Want fresh, Lowcountry shrimp? You'll have to wait even longer to get it this year. Here's why
Snow from the rare Lowcountry winter storm lasted only a few days, but it managed to put a damper on shrimping season in South Carolina waters this spring.
Shrimp harvesting season typically starts in mid-May, but the opening of the season could be delayed this year into June, South Carolina wildlife officials say.
"Don't expect an early opening. Don't expect average opening," said Mel Bell, director of the Office of Fisheries Management for the S.C. Department of Natural Resources. "It's probably going to be delayed."
Bell said state officials won't open the season until there's a sufficient number of shrimp spawning to produce the next crop.
"When water temperatures get below 9 degrees Celsius and they stay that way, shrimp start dying," said Bell.
"In the first week of January, temperatures dropped suddenly ... and they stayed below 9 degrees (Celsius) for three weeks or more," he said.
In fact, Bell said, in January, researchers measured the fifth coldest water temperature on record — records go back more than 60 years — and the water temperature at the start of May is still 2 or 3 degrees below average.
As a comparison, last year at this time the water temperature was 5 to 6 degrees warmer than average.
"Every year is different," he said.
Looking ahead to fall
Larry Toomer, owner of the Bluffton Oyster Company dock and companion restaurant in Old Town Bluffton, said the delay in the start of the season should come as no surprise to people in the industry.

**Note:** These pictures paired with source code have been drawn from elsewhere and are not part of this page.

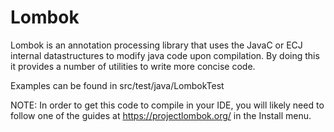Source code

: # Lombok

Lombok is an annotation processing library that uses the JavaC or ECJ internal datastructures to modify java code upon compilation. By doing this it provides a number of utilities to write more concise code. 

Examples can be found in src/test/java/LombokTest

NOTE: In order to get this code to compile in your IDE, you will likely need to follow one of the guides at 	https://projectlombok.org/ in the Install menu. 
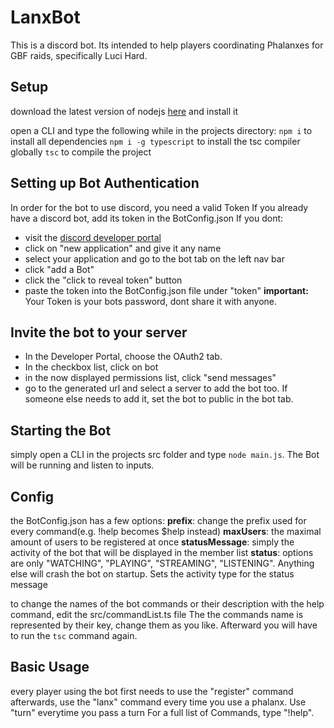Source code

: # LanxBot

This is a discord bot. Its intended to help players coordinating Phalanxes for GBF raids, specifically Luci Hard.

## Setup
download the latest version of nodejs [here](https://nodejs.org/en/) and install it

open a CLI and type the following while in the projects directory:
`npm i` to install all dependencies
`npm i -g typescript` to install the tsc compiler globally
`tsc` to compile the project

## Setting up Bot Authentication
In order for the bot to use discord, you need a valid Token
If you already have a discord bot, add its token in the BotConfig.json
If you dont: 
* visit the [discord developer portal](https://discordapp.com/developers/applications)
* click on "new application" and give it any name
* select your application and go to the bot tab on the left nav bar
* click "add a Bot"
* click the "click to reveal token" button
* paste the token into the BotConfig.json file under "token" 
**important:** Your Token is your bots password, dont share it with anyone.

## Invite the bot to your server
* In the Developer Portal, choose the OAuth2 tab.
* In the checkbox list, click on bot
* in the now displayed permissions list, click "send messages"
* go to the generated url and select a server to add the bot too. If someone else needs to add it, set the bot to public in the bot tab.

## Starting the Bot
simply open a CLI in the projects src folder and type `node main.js`.
The Bot will be running and listen to inputs.

## Config
the BotConfig.json has a few options:
**prefix**: change the prefix used for every command(e.g. !help becomes $help instead)
**maxUsers**: the maximal amount of users to be registered at once
**statusMessage**: simply the activity of the bot that will be displayed in the member list
**status**: options are only "WATCHING", "PLAYING", "STREAMING", "LISTENING". Anything else will crash the bot on startup. Sets the activity type for the status message

to change the names of the bot commands or their description with the help command, edit the src/commandList.ts file
The the commands name is represented by their key, change them as you like.
Afterward you will have to run the `tsc` command again.

## Basic Usage
every player using the bot first needs to use the "register" command
afterwards, use the "lanx" command every time you use a phalanx. Use "turn" everytime you pass a turn
For a full list of Commands, type "!help".
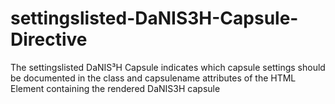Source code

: # settingslisted-DaNIS3H-Capsule-Directive
The settingslisted DaNIS³H Capsule indicates which capsule settings should be documented in the class and capsulename attributes of the HTML Element containing the rendered DaNIS3H capsule
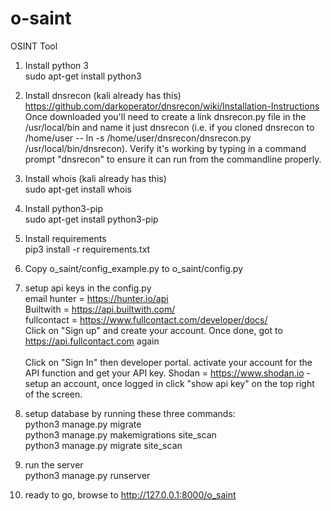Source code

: # o-saint
OSINT Tool

1) Install python 3</br>
    sudo apt-get install python3
    
2) Install dnsrecon (kali already has this)</br>
    https://github.com/darkoperator/dnsrecon/wiki/Installation-Instructions
    Once downloaded you'll need to create a link dnsrecon.py file in the /usr/local/bin and name it just dnsrecon (i.e. if you cloned dnsrecon to /home/user -- ln -s /home/user/dnsrecon/dnsrecon.py /usr/local/bin/dnsrecon). Verify it's working by typing in a command prompt "dnsrecon" to ensure it can run from the commandline properly.

3) Install whois (kali already has this)</br>
    sudo apt-get install whois
    
4) Install python3-pip</br>
  sudo apt-get install python3-pip
  
5) Install requirements</br>
    pip3 install -r requirements.txt

6) Copy o_saint/config_example.py to o_saint/config.py

7) setup api keys in the config.py</br>
    email hunter = https://hunter.io/api</br>
    Builtwith = https://api.builtwith.com/</br>
    fullcontact = https://www.fullcontact.com/developer/docs/</br>
	Click on "Sign up" and create your account. Once done, got to https://api.fullcontact.com again</br>    
	Click on "Sign In" then developer portal. activate your account for the API function and get your API key.
    Shodan = https://www.shodan.io - setup an account, once logged in click "show api key" on the top right of the screen.

8) setup database by running these three commands:</br>
    python3 manage.py migrate</br>
    python3 manage.py makemigrations site_scan</br>
    python3 manage.py migrate site_scan
    
9) run the server</br>
    python3 manage.py runserver
    
10) ready to go, browse to http://127.0.0.1:8000/o_saint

This winter was the "coldest we've seen, as far as I can remember, so we know that it was extremely hard on the shrimp crop," he said.
"Shrimp are delicate."
Toomer said he expects to take SCDNR officials out on one of his shrimping boats soon for some offshore test drags.
"The only thing we can do is wait until the fall crop," he said. "The shrimp that spawn this time of year is what we catch in September, October, November, December."
In the meantime, Toomer said his family's restaurant, like some others, are using frozen shrimp that were caught in the latter part of last season in South Carolina.
Georgia also has had its federal and state waters closed to shrimpers since January's storm.
Bell said he is "cautiously optimistic" about South Carolina's shrimp season prospects in spite of the cold beginning to the year.
"It's happened before, and it will happen again," he said. "They'll rebound...It's tough on the industry and on people who like to have shrimp, but they'll rebound."